Lots to say about today’s avalanche of anti-Trump newspaper editorials

By Dave Andrusko

Depending on who’s counting (or has the time to do an exhaustive search), between 200 and 300 newspapers sharpened their already razor-sharp knives today to slice and dice President Trump.

As a near First Amendment absolutist, my response (for what it’s worth) is bully for them. From the New York Times to the Washington Post, from the Denver Post to the Houston Chronicle, they were, and will remain, free to lay their case out. (The Post was cutesy. They chose not to write an editorial of their own, but instead ran a vitriolic op-ed penned by President Ronald Reagan’s daughter!)

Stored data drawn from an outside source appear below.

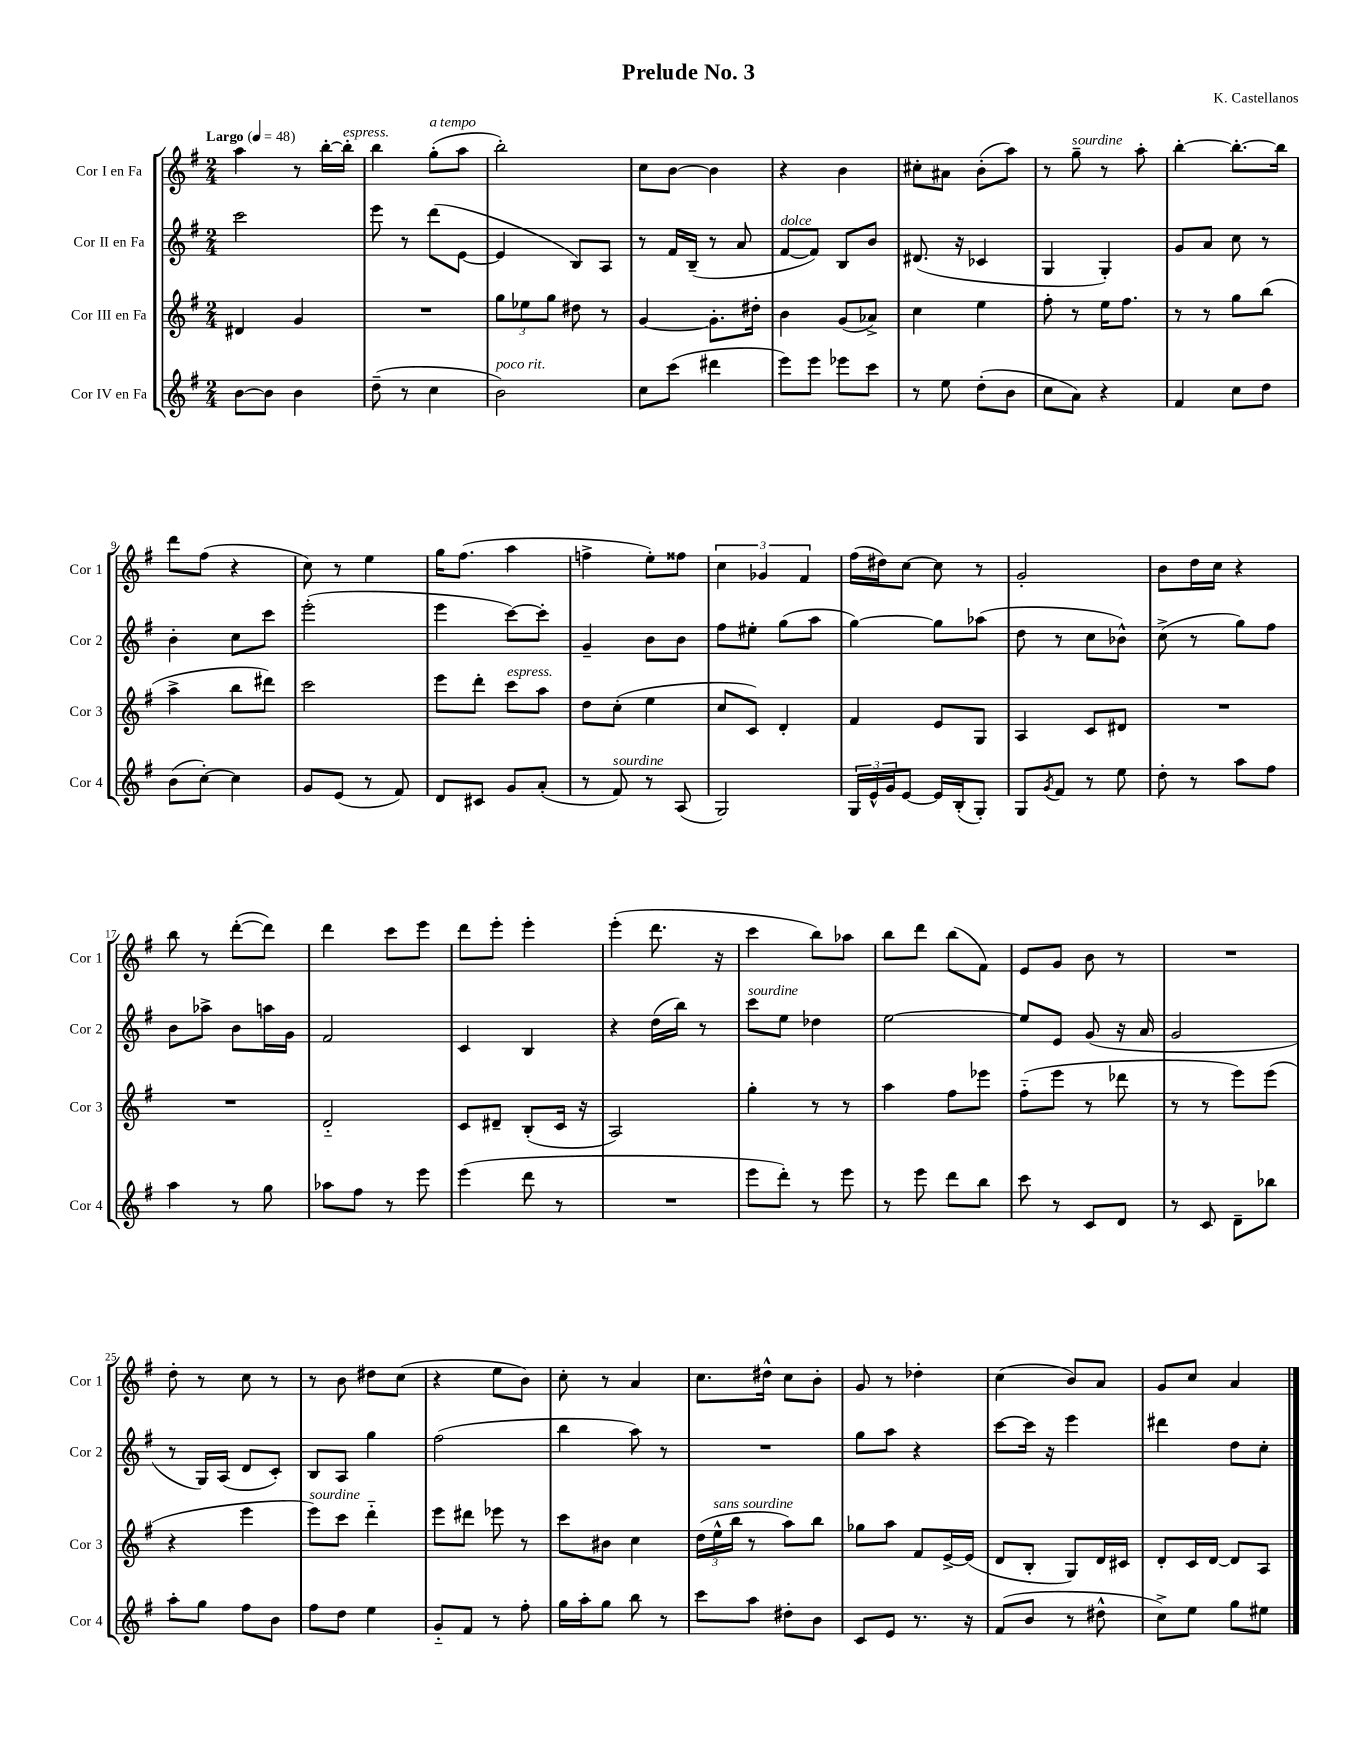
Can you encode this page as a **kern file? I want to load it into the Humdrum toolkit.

**kern	**kern	**kern	**kern
*staff4	*staff3	*staff2	*staff1
*clefG2	*clefG2	*clefG2	*clefG2
*k[f#]	*k[f#]	*k[f#]	*k[f#]
*M2/4	*M2/4	*M2/4	*M2/4
*MM48	*MM48	*MM48	*MM48
[8b	4d#	2ccc	4aa
8b]	.	.	.
4b	4g	.	8r
.	.	.	[16bb'
.	.	.	16bb']
=	=	=	=
(8dd~	2r	8eee	4bb
8r	.	8r	.
4cc	.	(8ddd	(8gg'
.	.	[8e	8aa
=	=	=	=
2b)	12gg	4e]	2bb')
.	12ee-	.	.
.	12gg	.	.
.	8dd#	8B)	.
.	8r	8A	.
=	=	=	=
8cc	[4g	8r	8cc
(8ccc	.	16f#	[8b
.	.	(16B~	.
4ddd#	8.g']	8r	4b]
.	.	8a	.
.	16dd#'	.	.
=	=	=	=
8eee)	4b	[8f#	4r
8eee	.	8f#])	.
8eee-	(8g	8B	4b
8ccc	8a-^)	8b	.
=	=	=	=
8r	4cc	(8.d#	8cc#'
8ee	.	.	8a#
.	.	16r	.
(8dd'	4ee	4c-	(8b'
8b	.	.	8aa)
=	=	=	=
8cc	8ff#'	4G	8r
8a)	8r	.	8gg~
4r	16ee	4G')	8r
.	8.ff#	.	.
.	.	.	8aa'
=	=	=	=
4f#	8r	8g	[4bb'
.	8r	8a	.
8cc	8gg	8cc	8.bb'_
8dd	(8bb	8r	.
.	.	.	16bb]
=	=	=	=
(8b	4aa^	4b'	8ddd
[8cc')	.	.	(8ff#
4cc]	8bb	8cc	4r
.	8ddd#)	8ccc	.
=	=	=	=
8g	2ccc	(2eee'	8cc)
(8e	.	.	8r
8r	.	.	4ee
8f#)	.	.	.
=	=	=	=
8d	8eee	4eee	16gg
.	.	.	(8.ff#
8c#	8ddd'	.	.
8g	8ccc	[8ccc)	4aa
(8a'	8aa	8ccc']	.
=	=	=	=
8r	8dd	4g~	4ff^
8f#)	(8cc'	.	.
8r	4ee	8b	8ee')
(8A	.	8b	8ff##
=	=	=	=
2G)	8cc	8ff#	6cc
.	8c)	8ee#'	.
.	.	.	6g-
.	4d'	(8gg	.
.	.	.	6f#
.	.	8aa	.
=	=	=	=
24G	4f#	[4gg)	(16ff#
24e^^	.	.	.
.	.	.	16dd#)
24g	.	.	.
[8e	.	.	[8cc
16e]	8e	8gg]	8cc]
(16B'	.	.	.
8G')	8G	(8aa-	8r
=	=	=	=
8G	4A	8dd	2g'
8qg	.	.	.
8f#	.	8r	.
8r	8c	8cc	.
8ee	8d#	8b-^^)	.
=	=	=	=
8dd'	2r	(8cc^	8b
8r	.	8r	16dd
.	.	.	16cc
8aa	.	8gg)	4r
8ff#	.	8ff#	.
=	=	=	=
4aa	2r	8b	8bb
.	.	8aa-^	8r
8r	.	8b	([8ddd'
8gg	.	16aa	8ddd])
.	.	16g	.
=	=	=	=
8aa-	2d'~	2f#	4ddd
8ff#	.	.	.
8r	.	.	8ccc
8eee	.	.	8eee
=	=	=	=
(4eee	8c	4c	8ddd
.	8d#~	.	8eee'
8ddd	(8B'	4B	4eee'
8r	16c	.	.
.	16r	.	.
=	=	=	=
2r	2A)	4r	(4eee'
.	.	(16dd	8.ddd
.	.	16bb)	.
.	.	8r	.
.	.	.	16r
=	=	=	=
8eee	4gg'	8ccc	4ccc
8ddd')	.	8ee	.
8r	8r	4dd-	8bb)
8eee	8r	.	8aa-
=	=	=	=
8r	4aa	[2ee	8bb
8eee	.	.	8ddd
8ddd	8ff#	.	(8bb
8bb	8eee-	.	8f#)
=	=	=	=
8ccc	(8ff#'~	8ee]	8e
8r	8eee	8e	8g
8c	8r	(8g	8b
8d	8ddd-	16r	8r
.	.	16a	.
=	=	=	=
8r	8r	2g	2r
8c	8r	.	.
8d~	8eee)	.	.
8bb-	(8eee	.	.
=	=	=	=
8aa'	4r	8r	8dd'
8gg	.	16G)	8r
.	.	(16A	.
8ff#	4eee	8d	8cc
8b	.	8c')	8r
=	=	=	=
8ff#	8eee)	8B	8r
8dd	8ccc	8A	8b
4ee	4ddd'~	4gg	8dd#
.	.	.	(8cc
=	=	=	=
8g'~	8eee	(2ff#	4r
8f#	8ddd#	.	.
8r	8eee-	.	8ee
8ff#'	8r	.	8b)
=	=	=	=
16gg	8ccc	4bb	8cc'
16aa'	.	.	.
8gg	8b#	.	8r
8bb	4cc	8aa)	4a
8r	.	8r	.
=	=	=	=
8ccc	(24dd	2r	8.cc
.	24ee^^	.	.
.	24bb	.	.
8aa	8r	.	.
.	.	.	16dd#^^
8dd#'	8aa)	.	8cc
8b	8bb	.	8b'
=	=	=	=
8c	8gg-	8gg	8g
8e	8aa	8aa	8r
8.r	8f#	4r	4dd-'
.	[16e^	.	.
16r	(16e]	.	.
=	=	=	=
(8f#	8d	[8ccc	(4cc
8b	8B'	16ccc]	.
.	.	16r	.
8r	8G)	4eee	8b)
8dd#^^	16d	.	8a
.	16c#	.	.
=	=	=	=
8cc^)	8d'	4ddd#	8g
8ee	16c	.	8cc
.	[16d	.	.
8gg	8d]	8dd	4a
8ee#	8A	8cc'	.
==	==	==	==
*-	*-	*-	*-
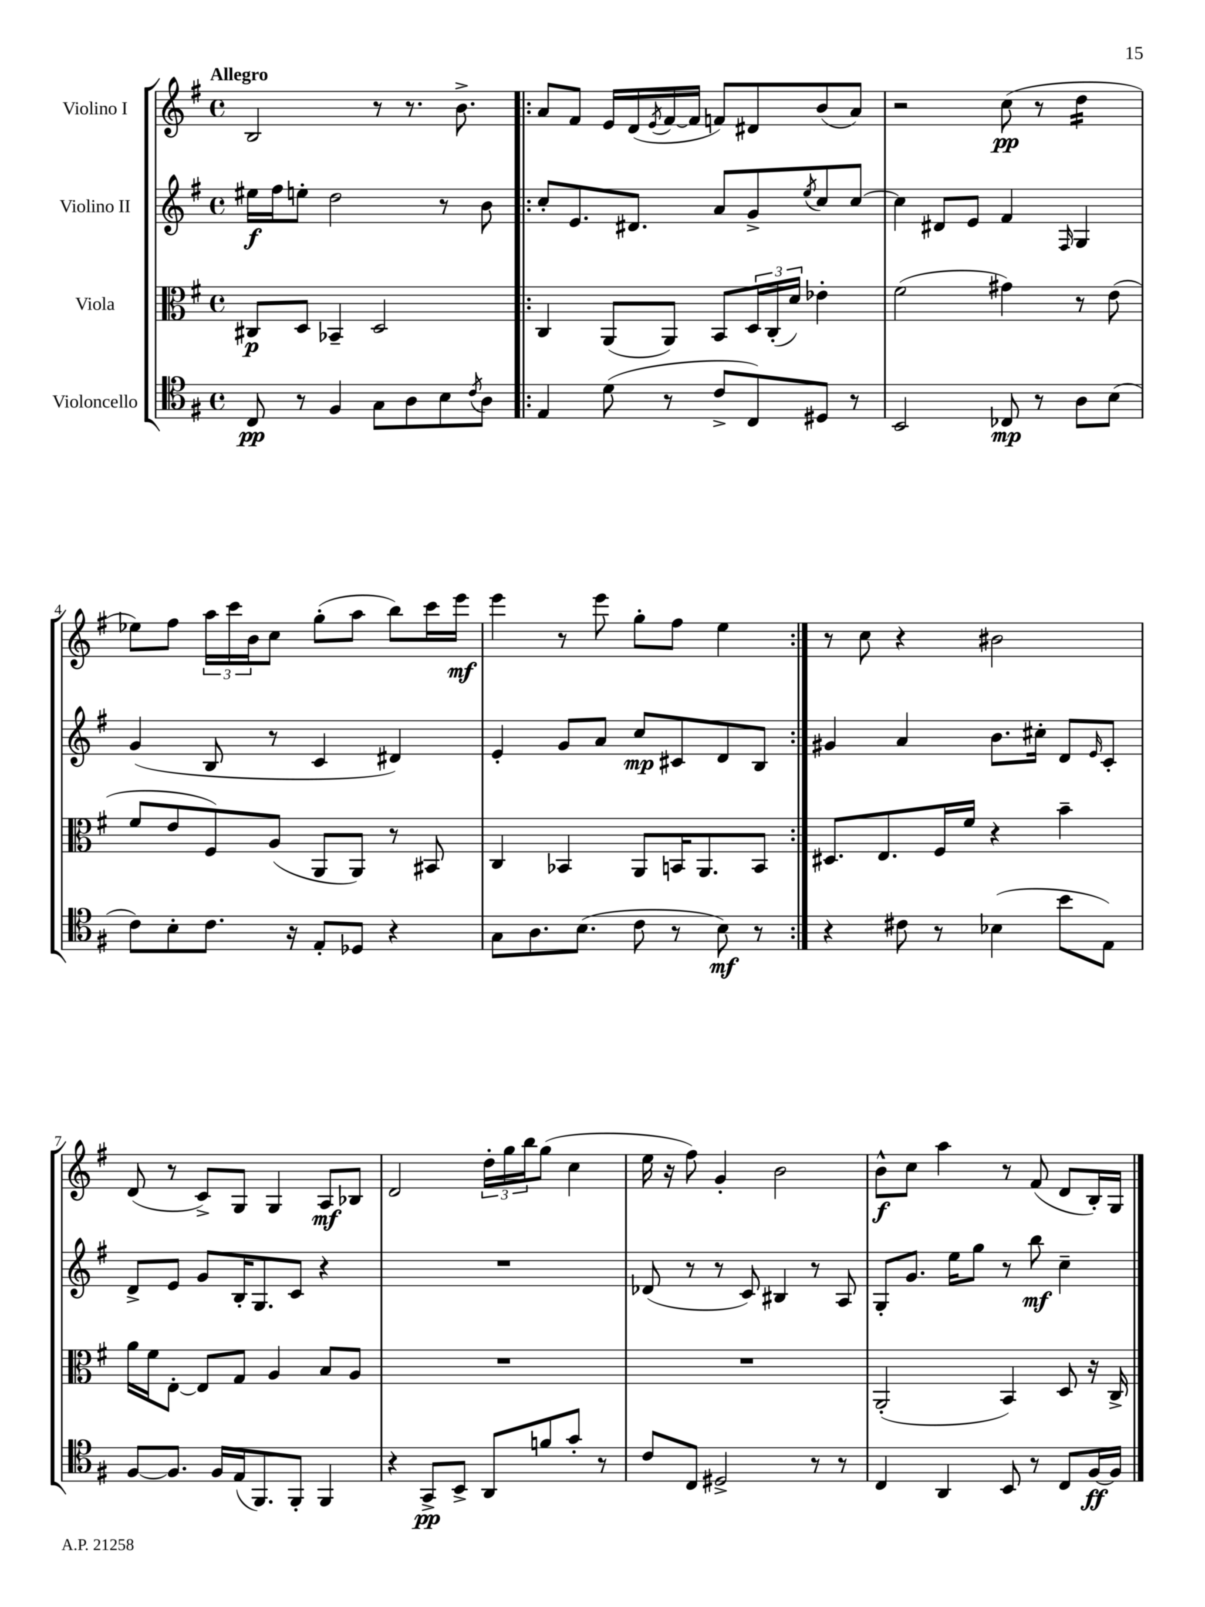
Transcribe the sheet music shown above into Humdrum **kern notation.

**kern	**kern	**kern	**kern
*staff4	*staff3	*staff2	*staff1
*clefC4	*clefC3	*clefG2	*clefG2
*k[f#]	*k[f#]	*k[f#]	*k[f#]
*M4/4	*M4/4	*M4/4	*M4/4
*met(c)	*met(c)	*met(c)	*met(c)
8C/	8C#/L	16ee#\LL	2B/
.	.	16ff#\J	.
8r	8D/J	8ee'\J	.
4F#/	4BB-~/	2dd\	.
8G\L	2D/	.	8r
8A\	.	.	8.r
8B\	.	8r	.
.	.	.	8.b^\
8qc/	.	.	.
8A\J	.	8b\	.
=!|:	=!|:	=!|:	=!|:
4E/	4C/	8cc'/L	8a/L
.	.	8.e/	8f#/J
(8d\	(8AA/L	.	16e/LL
.	.	8.d#/J	(16d/
.	.	.	8qe/
8r	8AA/J)	.	[16f#/
.	.	.	16f#/]JJ
8c^/L	8BB/L	8a/L	8f/L)
8C/)	24D/L	8g^/	8d#/
.	(24C'/	.	.
.	24d/JJ)	.	.
.	.	8qee/	.
8D#/J	4e-'\	8cc/	(8b/
8r	.	[8cc/J	8a/J)
=	=	=	=
2BB/	(2f#\	4cc\]	2r
.	.	8d#/L	.
.	.	8e/J	.
8C-/	4g#\)	4f#/	(8cc\
8r	.	.	8r
.	.	16qqF#/	.
8A\L	8r	4G/	4dd\
(8B\J	(8e\	.	.
=	=	=	=
8c\L)	8f#/L	(4g/	8ee-\L)
8B'\	8e/	.	8ff#\J
8.c\J	8F#/)	8B/	24aa\LL
.	.	.	24ccc\
.	.	.	24b\J
.	(8A/J	8r	8cc\J
16r	.	.	.
8E'/L	8AA/L	4c/	(8gg'\L
8D-/J	8AA/J)	.	8aa\J
4r	8r	4d#/)	8bb\L)
.	8BB#/	.	16ccc\L
.	.	.	16eee\JJ
=	=	=	=
8G\L	4C/	4e'/	4eee\
8.A\	.	.	.
.	4BB-/	8g/L	8r
(8.B\J	.	.	.
.	.	8a/J	8eee\
8c\	8AA/L	8cc/L	8gg'\L
8r	16BB/K	8c#/	8ff#\J
.	8.AA/	.	.
8B\)	.	8d/	4ee\
8r	8BB/J	8B/J	.
=:|!	=:|!	=:|!	=:|!
4r	8.D#/L	4g#/	8r
.	.	.	8cc\
.	8.E/	.	.
8c#\	.	4a/	4r
8r	16F#/L	.	.
.	16f#/JJ	.	.
(4B-\	4r	8.b\L	2b#\
.	.	16cc#'\Jk	.
8b\L	4b~\	8d/L	.
.	.	16qqe/	.
8E\J)	.	8c'/J	.
=	=	=	=
[8F#/L	16a\LL	8d^/L	(8d/
.	16f#\J	.	.
8.F#/]J	[8E'\J	8e/J	8r
.	8E/]L	8g/L	8c^/L)
16F#/LL	.	.	.
(16E/J	8G/J	16B'/K	8G/J
8.FF#/)	.	8.G/	.
.	4A/	.	4G/
8FF#'/J	.	8c/J	.
4FF#/	8B/L	4r	8A/L
.	8A/J	.	8B-/J
=	=	=	=
4r	1r	1r	2d/
8GG^/L	.	.	.
8BB^/J	.	.	.
8AA/L	.	.	24dd'\LL
.	.	.	24gg\
.	.	.	24bb\J
8f/	.	.	(8gg\J
8g'/J	.	.	4cc\
8r	.	.	.
=	=	=	=
8c/L	1r	(8d-/	16ee\
.	.	.	16r
8C/J	.	8r	8ff#\)
2D#^/	.	8r	4g'/
.	.	8c/)	.
.	.	4B#/	2b\
8r	.	8r	.
8r	.	8A/	.
=	=	=	=
4C/	(2AA'/	8G'/L	8b^^\L
.	.	8.g/J	8cc\J
4AA/	.	.	4aa\
.	.	16ee\LK	.
.	.	8gg\J	.
8BB/	4BB/)	8r	8r
8r	.	8bb\	(8f#/
8C/L	8D/	4cc~\	8d/L
[16F#/L	16r	.	16B'/L)
16F#/]JJ	16C^/	.	16G/JJ
==	==	==	==
*-	*-	*-	*-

Collectively they solemnly tell their readers they are as innocent (of deliberate bias and calculated malice) as they are essential to a democracy. Any—any—complaint from President Trump that they routinely peddle “Fake News” or are an “enemy of the people” is just a cover for his authoritarian instincts and his insistence that all newspapers run everything he says and does up the flag and dutifully salute.

Here’s a thought. Does anyone not working for publications that loathe President Trump really believe the following. (It comes from a piece in the Washington Post today that offered an overview of the newspapers’ editorials.)

Washington Post Executive Editor Martin Baron, who has responded directly to Trump’s attacks, said the paper’s reporting on the president is not a result of hostility. Baron told the Code Media conference in California: “The way I view it is, we’re not at war with the administration; we’re at work. We’re doing our jobs.” Baron told interviewers that The Post would have approached a Hillary Clinton administration with the same aggressive reporting.

Let’s think about that.

There are days in which the WaPo’s op-ed page is almost entirely composed of attacks on President Trump. My guess is there is at least one anti-Trump editorial every other day. If you go online, there are even more anti-Trump stories plus links back to previous criticism.

I went to the WaPo webpage earlier this afternoon and learned that five of the six “most read opinions” were slash and burn attacks on Trump. Perhaps the most vicious, personal salvos come from a so-called “conservative.”

Newsbusters has documented that over 90% of the media coverage of Trump is negative. I’m guessing Baron would characterize that not as absurdly one-sided coverage but “aggressing reporting.”

One other thought. According to Baron, if it were a President Hillary Clinton instead of a President Donald Trump, Washington Post’s reporters, columnists, and editorial page writers would still be “doing our jobs.”

What alternative universe does this executive editor live in? If Hillary Clinton were President, you’d see the same slavishly servile coverage of the first woman President (who just happens to be a liberal, pro-abortion Democrat) as was lavished on the first African-American President (who just happened to be a liberal, pro-abortion Democrat).

Last month, Gallup broadcast a podcast which it headlined, “Biased? Inaccurate? Americans Rate Media From PBS to Fox.”

Here is the first sentence:

Americans overwhelmingly say the news media are biased, and many also say news media are inaccurate.

The news media earned this reputation which, try as hard as they might, they can’t blame on Donald Trump. Until they address why their approval numbers hover in the 30s, all the whining about Trump is just a diversionary tactic to avoid looking in the mirror.